The ministry of higher education and scientific research decided introducing the Syriac language at the college of languages, university of Baghdad within its plan for the central admission this year in an attempt to allow students who don’t speak this language to enter this department after it was limited to the native speakers only. Head of department, Adnan shabib stated that in an interview with the website of the college, adding that Syriac is one of the semitic languages derived from Aramaic originated in the first millennium BC, to the family of the third part of the language family and from the 6th century BC it became the only spoken language spoken in the fertile Crescent until AC, later it acquired its new name “Syriac” in the 4th century coinciding with the spread of Christianity in the Levant. The Syriac department was founded on the recommendation of the Iraqi Academy of Sciences / Syriac body, whose vice-president, prof. Dr. Youssef Fawzi was commissioned to exert maximum efforts in order to achieve its core, then approved to open this department in the college of languages on 31 March 2004, began teaching in November 2004 and accepting high school graduates from scientific and humanity branches. This department graduates translators of Syriac to fit the needs of the times in collaboration with the Iraqi Academy of Sciences.
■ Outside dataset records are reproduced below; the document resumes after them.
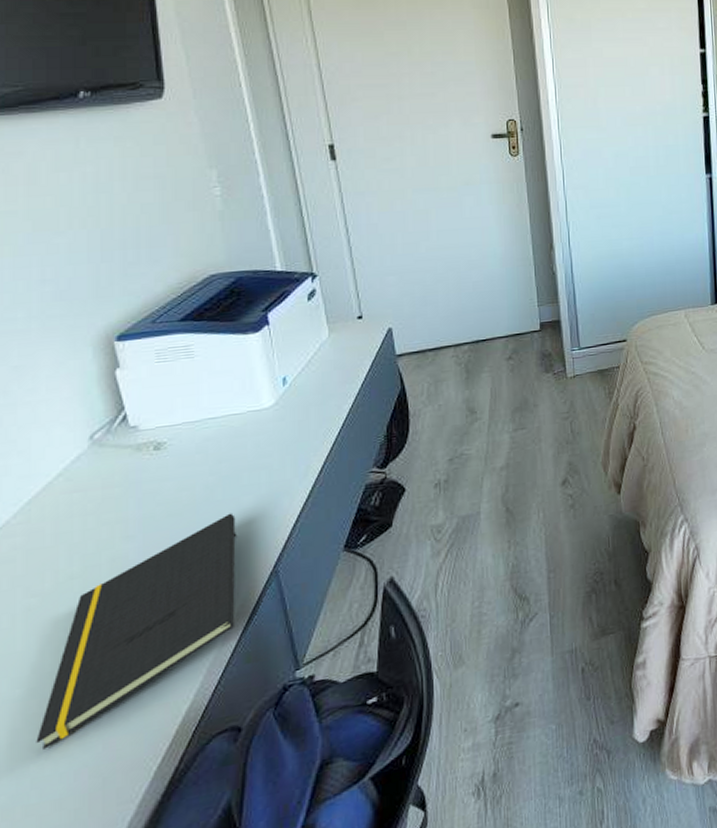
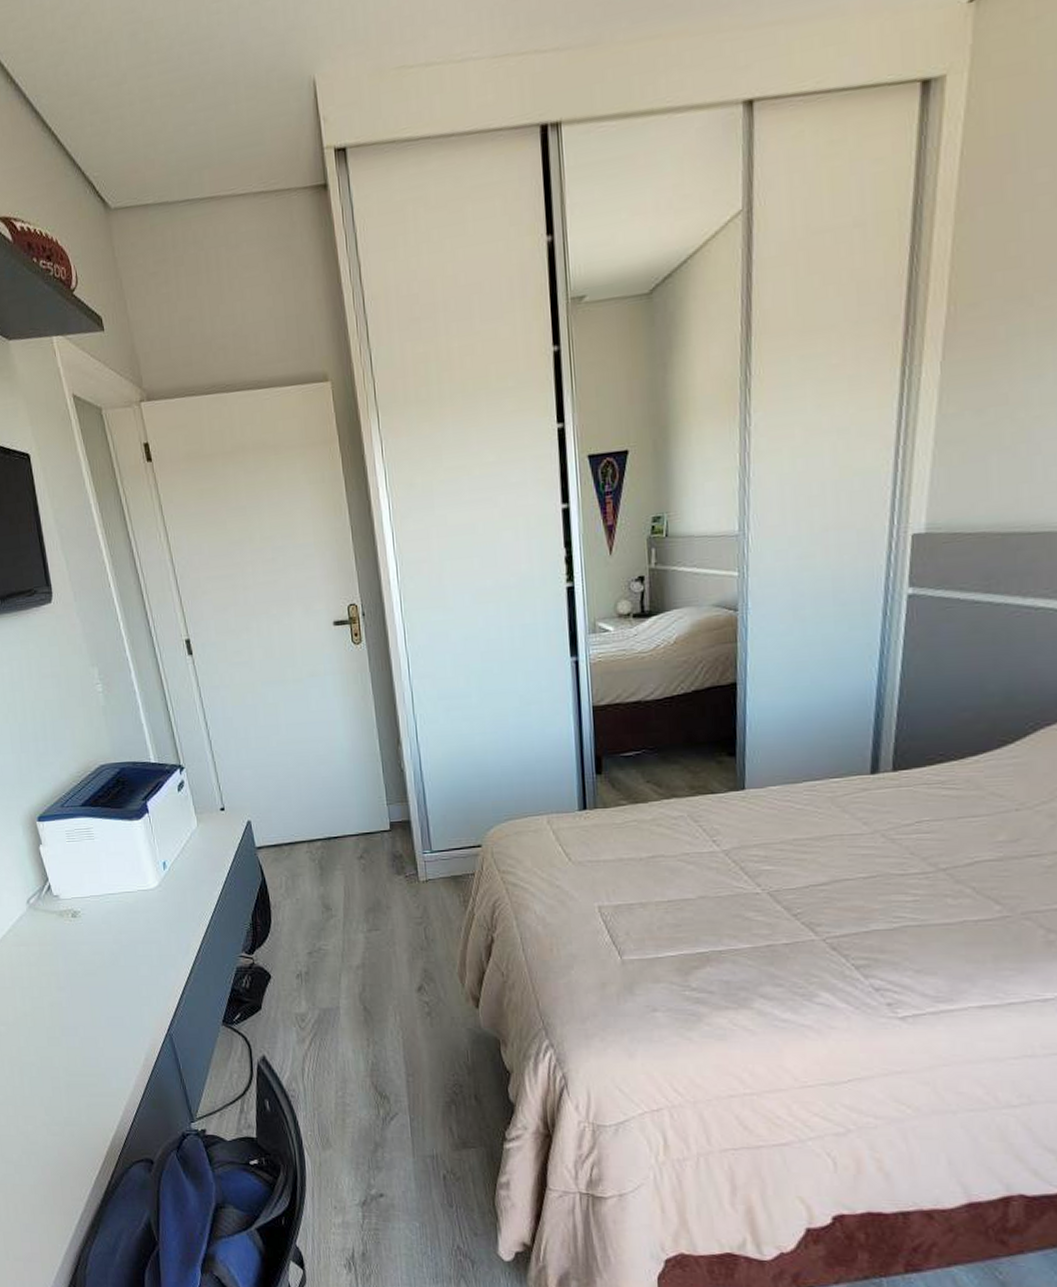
notepad: present [36,513,237,750] -> none [15,978,142,1145]

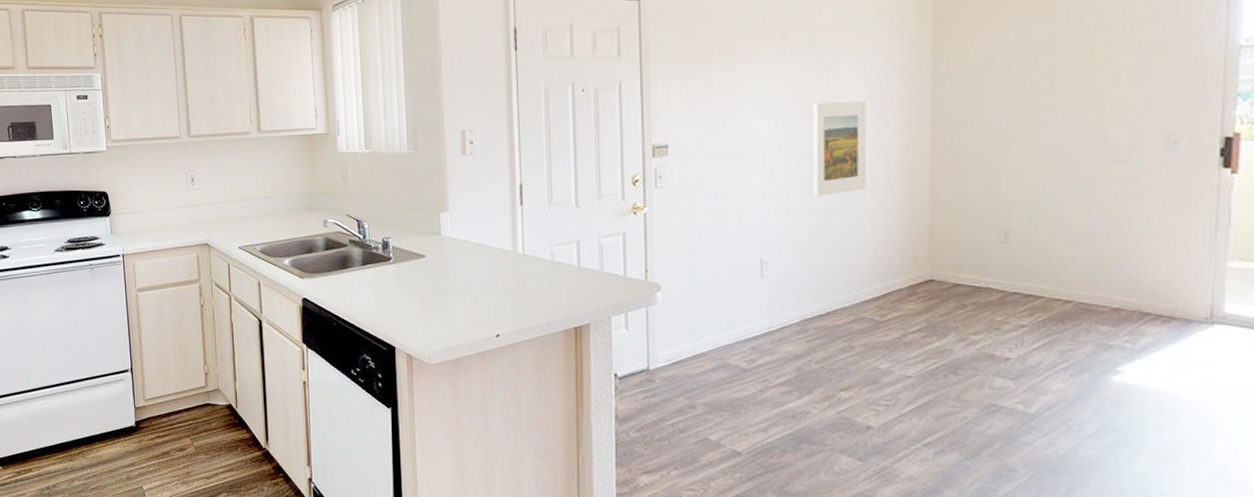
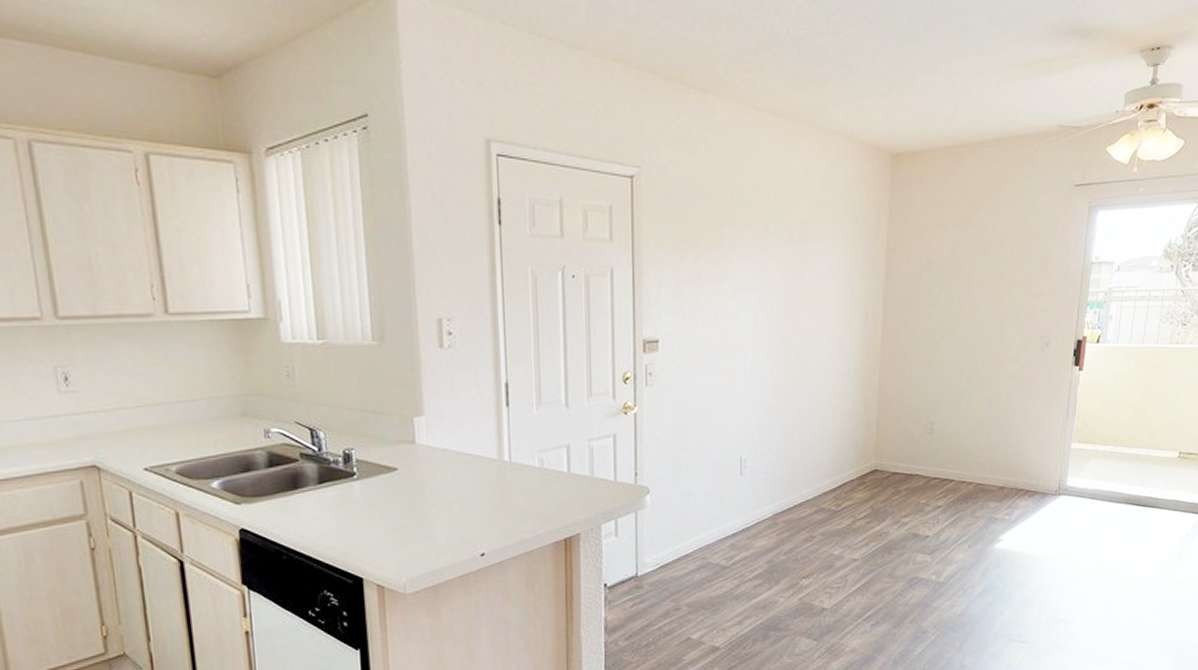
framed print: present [812,101,867,197] -> none [786,298,833,393]

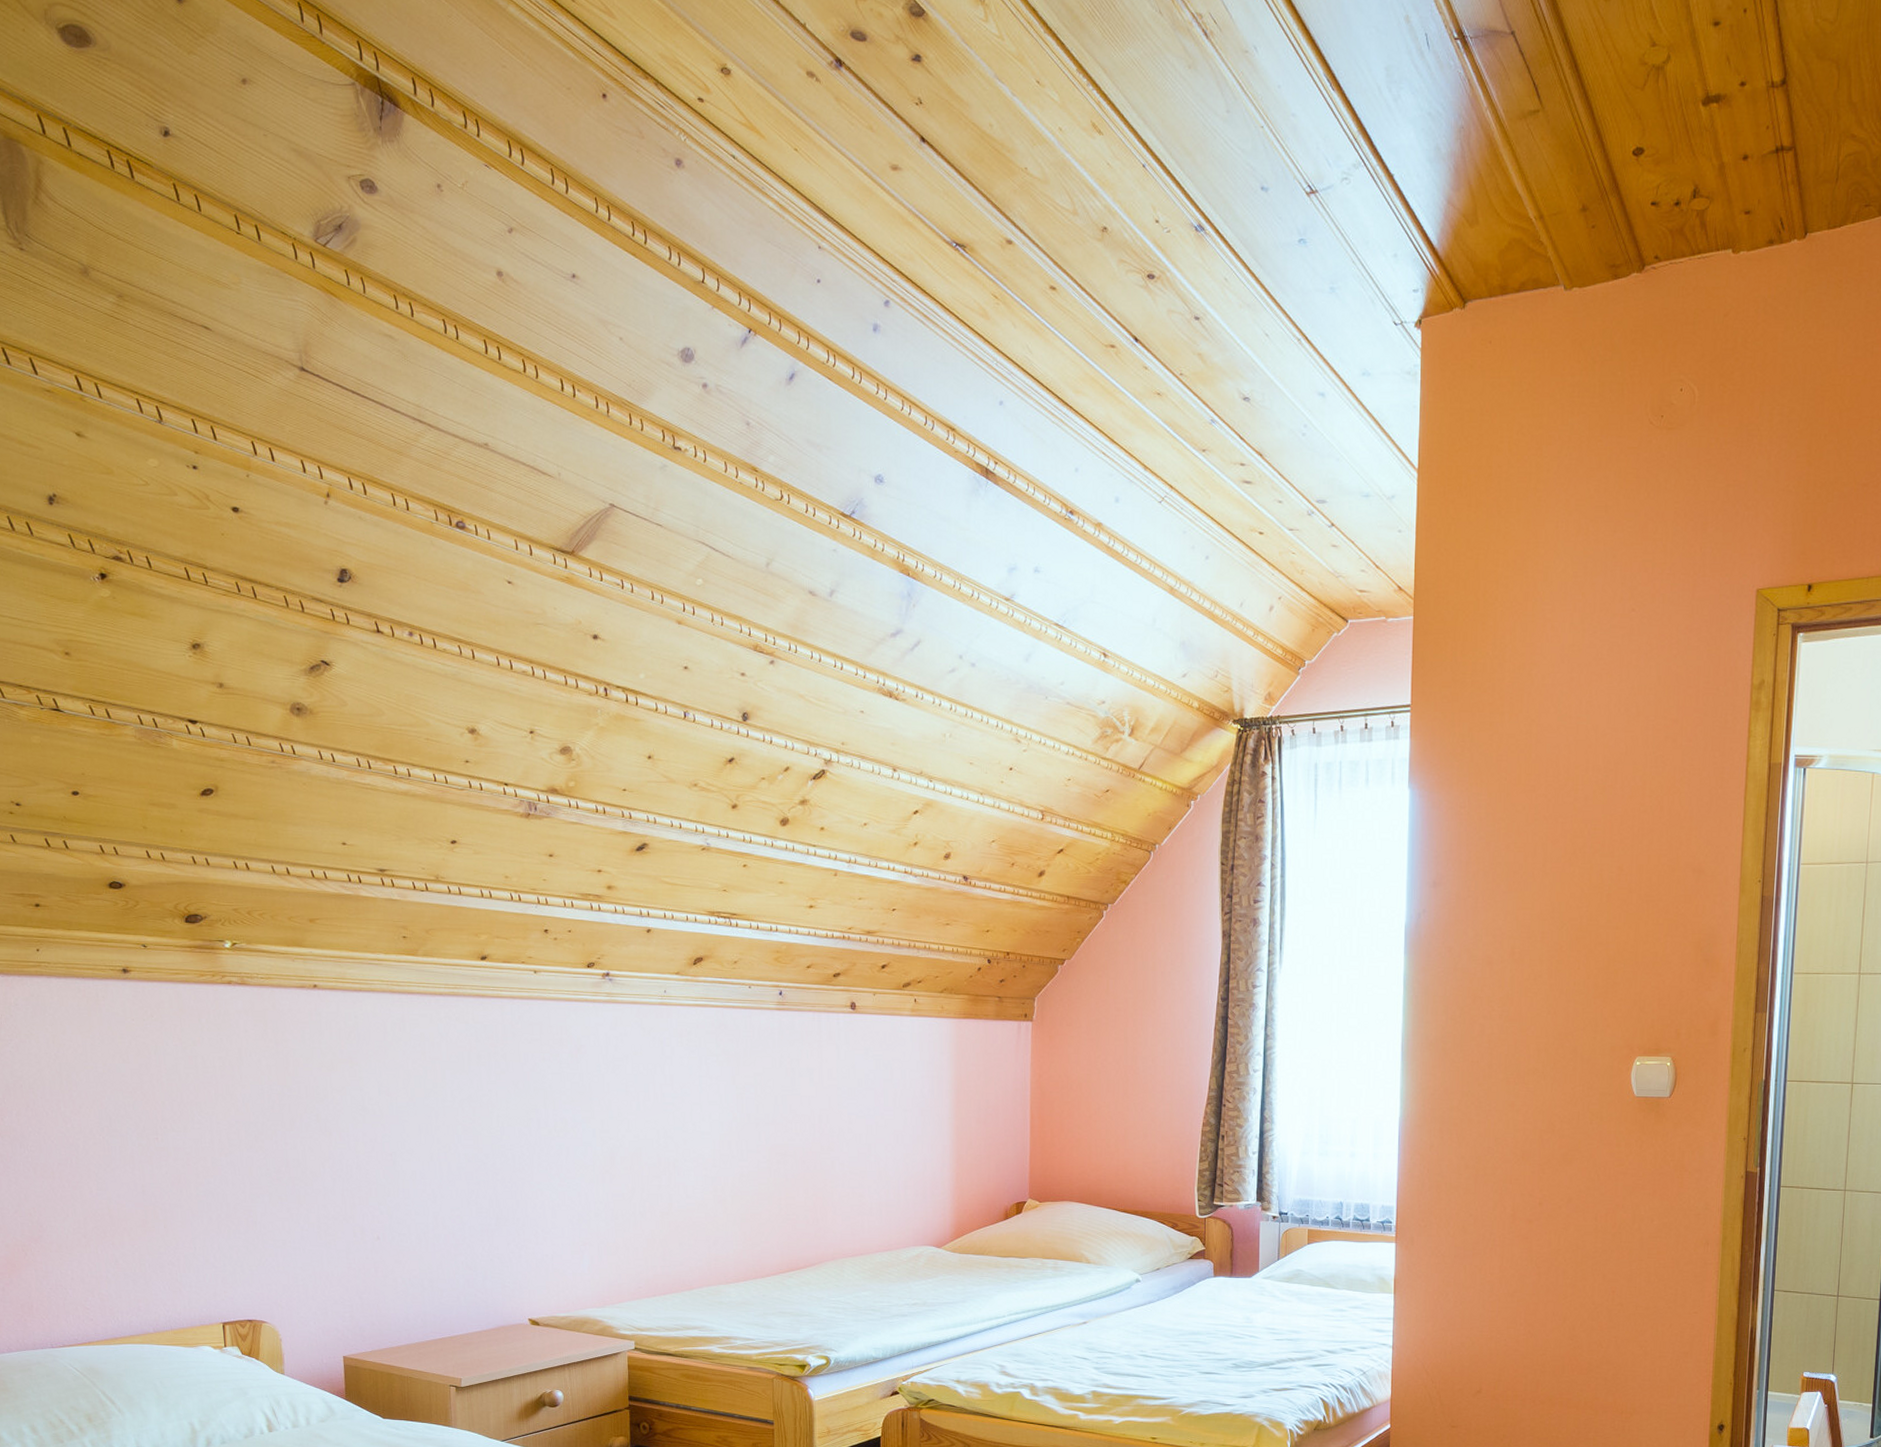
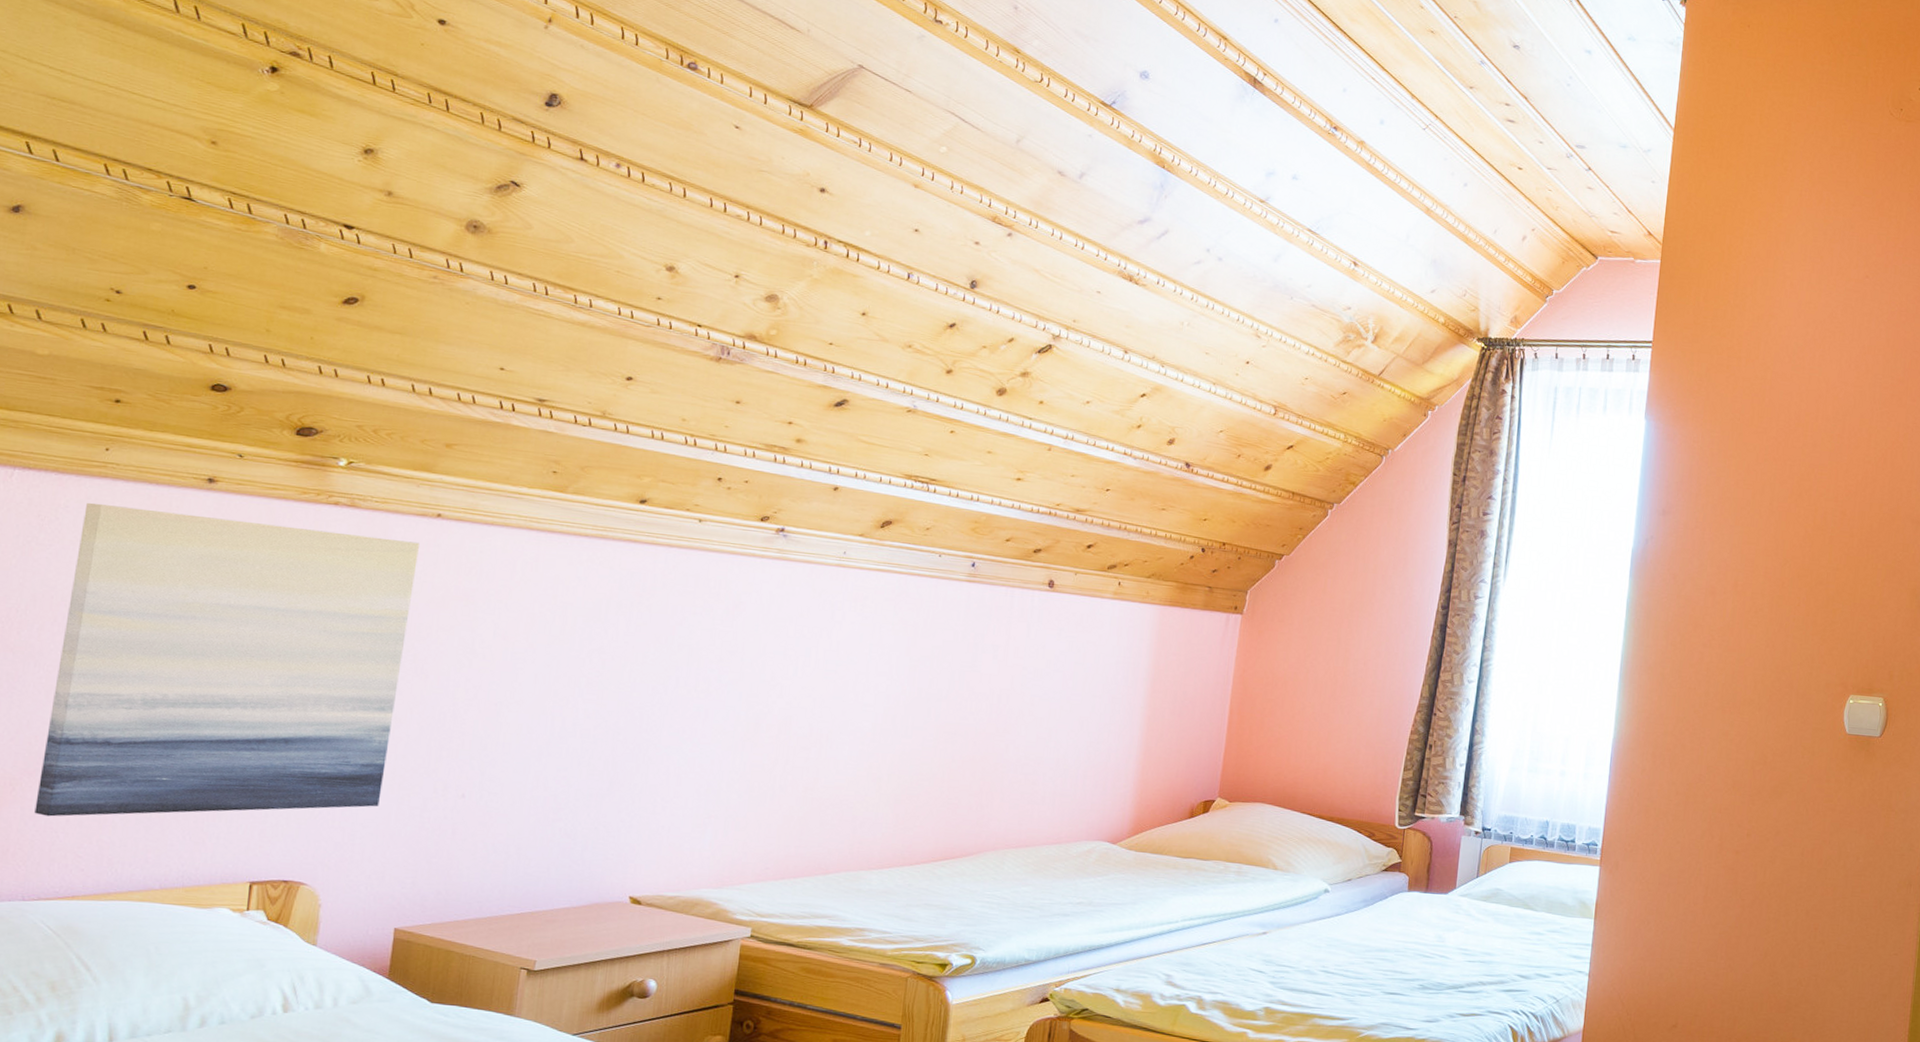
wall art: none [31,999,312,1276] -> present [34,502,421,817]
Syriac is the native language of Assyrians, Syriacs, and Chaldeans who live in Iraq and Syria. It has a religious significance particularly in Christianity, since at first Jesus spoke Aramaic, so it is the mother tongue of the Syriac, secondly because many of the writings of the church fathers and the Christian heritage has preserved in Syriac along with Greek, as well as the Syriac churches still use this language daily in their divine liturgy and other worship services.